5.0 Final Visualization

You can find the published version of the dashboard at : https://shauncwh.shinyapps.io/Assignment5Dashboard/

An additional screen shot of the dashboard is as follows:

Alternatively, you may allow for the dashboard to be run in RStudio by allowing for runtime: Shiny located in the YAML documentation at the top of this markdown document

Shiny applications not supported in static R Markdown documents



5.1 Description of Visualization and Insights

The Visualization dashboard offers insights into the health and performance of the e-commerce business from differing lenses for different uses with different priorities and responsibilities. Examples of insights and their uses include:

  • The GMV of the business has increased rapidly over the years with a cumulative growth of $13.2mn between October’16 and September’18. However, looking at the logarithmic scale, we observe that the growth was the fastest in the initial stages (oct’16), with a slight boost in Jan’17. However, the rate of growth has since slowed down. Although this is common when businesses grow, the business should still take note and try to continuously increase its conversion and sales.

  • Home/Household Products are the best-selling products (in terms of GMV) for this e-commerce site. Hence, the business should focus on further growing and milking the sales of products from this category. One such way would be to increase the diversity of home/household products and sellers that are focused on this category. Engaging in any promotion in price might not be useful as this is already a mature category where willing users are less sensitive to price.

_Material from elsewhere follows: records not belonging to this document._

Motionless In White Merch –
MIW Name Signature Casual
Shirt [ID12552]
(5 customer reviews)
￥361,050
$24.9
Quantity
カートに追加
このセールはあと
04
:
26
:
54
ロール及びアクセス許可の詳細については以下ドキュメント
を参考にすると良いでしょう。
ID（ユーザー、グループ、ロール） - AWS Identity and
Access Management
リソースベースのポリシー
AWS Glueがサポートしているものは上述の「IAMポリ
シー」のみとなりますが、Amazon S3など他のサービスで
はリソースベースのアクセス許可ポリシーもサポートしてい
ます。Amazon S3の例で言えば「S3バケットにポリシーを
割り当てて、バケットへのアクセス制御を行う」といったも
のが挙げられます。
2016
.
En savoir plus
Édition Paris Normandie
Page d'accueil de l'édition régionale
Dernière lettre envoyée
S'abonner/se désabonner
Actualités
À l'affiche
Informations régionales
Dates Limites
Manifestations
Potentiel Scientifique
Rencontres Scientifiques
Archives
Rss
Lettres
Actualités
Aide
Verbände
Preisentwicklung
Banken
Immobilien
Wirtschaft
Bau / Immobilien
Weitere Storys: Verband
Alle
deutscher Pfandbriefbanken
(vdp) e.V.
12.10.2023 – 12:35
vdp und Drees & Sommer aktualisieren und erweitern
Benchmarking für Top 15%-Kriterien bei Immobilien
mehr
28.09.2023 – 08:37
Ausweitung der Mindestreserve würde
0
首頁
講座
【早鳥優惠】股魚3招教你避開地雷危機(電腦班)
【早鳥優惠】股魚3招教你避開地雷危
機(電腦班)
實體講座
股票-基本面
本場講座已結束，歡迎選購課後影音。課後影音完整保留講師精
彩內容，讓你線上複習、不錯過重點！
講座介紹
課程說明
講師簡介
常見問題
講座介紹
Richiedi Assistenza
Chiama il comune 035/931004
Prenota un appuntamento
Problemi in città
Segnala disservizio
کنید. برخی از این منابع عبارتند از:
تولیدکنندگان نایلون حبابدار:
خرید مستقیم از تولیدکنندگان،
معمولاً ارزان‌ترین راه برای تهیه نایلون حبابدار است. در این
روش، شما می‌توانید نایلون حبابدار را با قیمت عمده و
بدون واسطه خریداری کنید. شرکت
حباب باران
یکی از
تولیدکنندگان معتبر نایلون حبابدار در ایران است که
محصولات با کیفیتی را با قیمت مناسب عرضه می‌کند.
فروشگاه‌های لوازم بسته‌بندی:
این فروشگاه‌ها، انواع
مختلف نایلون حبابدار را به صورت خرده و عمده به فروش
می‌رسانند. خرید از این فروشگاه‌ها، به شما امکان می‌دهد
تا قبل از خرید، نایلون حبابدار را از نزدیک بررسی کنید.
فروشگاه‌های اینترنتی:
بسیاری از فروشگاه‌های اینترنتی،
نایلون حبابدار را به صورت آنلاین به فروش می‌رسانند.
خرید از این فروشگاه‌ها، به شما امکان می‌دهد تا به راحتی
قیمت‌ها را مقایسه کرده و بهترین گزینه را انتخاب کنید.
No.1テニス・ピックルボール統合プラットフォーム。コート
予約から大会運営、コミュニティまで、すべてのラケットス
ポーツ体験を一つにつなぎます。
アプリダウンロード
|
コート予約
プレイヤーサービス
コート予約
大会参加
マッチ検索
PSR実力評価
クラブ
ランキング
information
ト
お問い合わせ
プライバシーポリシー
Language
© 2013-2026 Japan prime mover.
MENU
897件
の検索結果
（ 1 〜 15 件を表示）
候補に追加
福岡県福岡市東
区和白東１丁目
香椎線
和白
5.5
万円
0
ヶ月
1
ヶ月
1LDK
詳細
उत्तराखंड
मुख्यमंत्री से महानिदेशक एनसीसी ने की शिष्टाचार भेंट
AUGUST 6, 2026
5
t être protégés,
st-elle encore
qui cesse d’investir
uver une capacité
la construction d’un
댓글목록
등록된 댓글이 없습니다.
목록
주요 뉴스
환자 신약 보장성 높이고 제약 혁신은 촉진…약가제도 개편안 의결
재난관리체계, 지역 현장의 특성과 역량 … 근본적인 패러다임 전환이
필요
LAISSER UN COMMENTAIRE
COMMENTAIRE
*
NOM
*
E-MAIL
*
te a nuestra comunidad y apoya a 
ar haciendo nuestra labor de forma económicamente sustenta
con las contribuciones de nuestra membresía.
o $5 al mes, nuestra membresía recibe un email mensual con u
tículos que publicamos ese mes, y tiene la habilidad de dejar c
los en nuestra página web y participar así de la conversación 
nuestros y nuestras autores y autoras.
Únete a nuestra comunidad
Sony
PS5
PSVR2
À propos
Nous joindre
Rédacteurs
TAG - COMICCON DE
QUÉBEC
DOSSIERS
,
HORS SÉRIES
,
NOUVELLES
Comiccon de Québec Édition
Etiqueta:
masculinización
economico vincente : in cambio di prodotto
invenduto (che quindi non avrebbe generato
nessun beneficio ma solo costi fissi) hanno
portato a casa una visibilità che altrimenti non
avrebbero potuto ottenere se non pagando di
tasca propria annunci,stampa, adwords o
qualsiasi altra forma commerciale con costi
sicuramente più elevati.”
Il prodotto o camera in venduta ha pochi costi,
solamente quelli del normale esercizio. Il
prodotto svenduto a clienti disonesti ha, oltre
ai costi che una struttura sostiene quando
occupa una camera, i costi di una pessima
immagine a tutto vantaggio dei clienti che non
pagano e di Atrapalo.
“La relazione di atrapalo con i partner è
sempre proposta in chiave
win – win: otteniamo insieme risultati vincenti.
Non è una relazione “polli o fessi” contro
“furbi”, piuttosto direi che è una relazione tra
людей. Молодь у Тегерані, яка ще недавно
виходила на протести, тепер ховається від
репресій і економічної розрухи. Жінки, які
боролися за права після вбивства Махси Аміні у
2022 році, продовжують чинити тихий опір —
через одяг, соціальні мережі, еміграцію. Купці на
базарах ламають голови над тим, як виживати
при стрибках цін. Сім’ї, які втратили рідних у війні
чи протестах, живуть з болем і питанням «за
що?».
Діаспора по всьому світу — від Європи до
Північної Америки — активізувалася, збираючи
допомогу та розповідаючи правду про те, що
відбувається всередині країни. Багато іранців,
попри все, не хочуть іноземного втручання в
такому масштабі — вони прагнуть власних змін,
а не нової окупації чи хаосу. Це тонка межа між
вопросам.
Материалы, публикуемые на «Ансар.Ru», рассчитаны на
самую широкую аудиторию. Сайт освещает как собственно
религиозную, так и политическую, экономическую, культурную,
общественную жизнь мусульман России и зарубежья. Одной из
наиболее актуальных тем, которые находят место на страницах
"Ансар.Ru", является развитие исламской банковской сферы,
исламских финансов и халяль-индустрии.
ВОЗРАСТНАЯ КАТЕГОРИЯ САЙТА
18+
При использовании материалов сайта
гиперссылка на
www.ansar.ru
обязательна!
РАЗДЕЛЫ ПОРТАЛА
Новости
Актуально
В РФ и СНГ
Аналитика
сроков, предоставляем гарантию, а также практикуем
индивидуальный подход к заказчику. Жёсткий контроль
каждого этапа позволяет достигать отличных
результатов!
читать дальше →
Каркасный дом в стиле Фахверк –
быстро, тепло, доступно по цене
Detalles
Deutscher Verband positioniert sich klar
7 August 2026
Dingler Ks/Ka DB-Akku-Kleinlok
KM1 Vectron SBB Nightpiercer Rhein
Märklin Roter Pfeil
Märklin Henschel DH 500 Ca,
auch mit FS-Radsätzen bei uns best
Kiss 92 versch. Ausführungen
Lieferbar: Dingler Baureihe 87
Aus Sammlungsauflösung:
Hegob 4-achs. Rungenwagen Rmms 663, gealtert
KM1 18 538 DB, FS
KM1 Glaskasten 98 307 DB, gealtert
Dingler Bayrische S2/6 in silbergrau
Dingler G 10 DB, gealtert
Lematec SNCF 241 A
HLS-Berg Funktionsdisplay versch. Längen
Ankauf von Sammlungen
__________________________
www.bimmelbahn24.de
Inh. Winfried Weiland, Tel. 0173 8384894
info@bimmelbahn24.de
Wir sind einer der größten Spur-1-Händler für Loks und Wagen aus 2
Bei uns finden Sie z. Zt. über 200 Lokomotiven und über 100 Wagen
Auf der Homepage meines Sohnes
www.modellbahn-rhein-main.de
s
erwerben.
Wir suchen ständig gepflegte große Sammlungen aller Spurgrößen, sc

  • On the other hand, categories such as art, security and festivals seem to lag behind in sales. Should the ecommerce want to try and balance their sales portfolio more, they could look at marketing strategies targeted at boosting sales in these categories. For example, they could look at cross selling or promotions such as free shipping vouchers which, according to industry knowledge, is the most attractive offer to users.

  • Most orders are fulfilled within a week to 2 weeks which is quite a fair delivery time for ecommerce orders. However, it should also be noted that some orders take up to or more than a month to be fulfilled. These would negatively affect the user experience and efforts should be carried out to improve this.

These are just a few of the insights that can be obtained from the dashboard. The dashboard is dynamic which allows for more views and tabs to be added if necessary to serve a wider audience.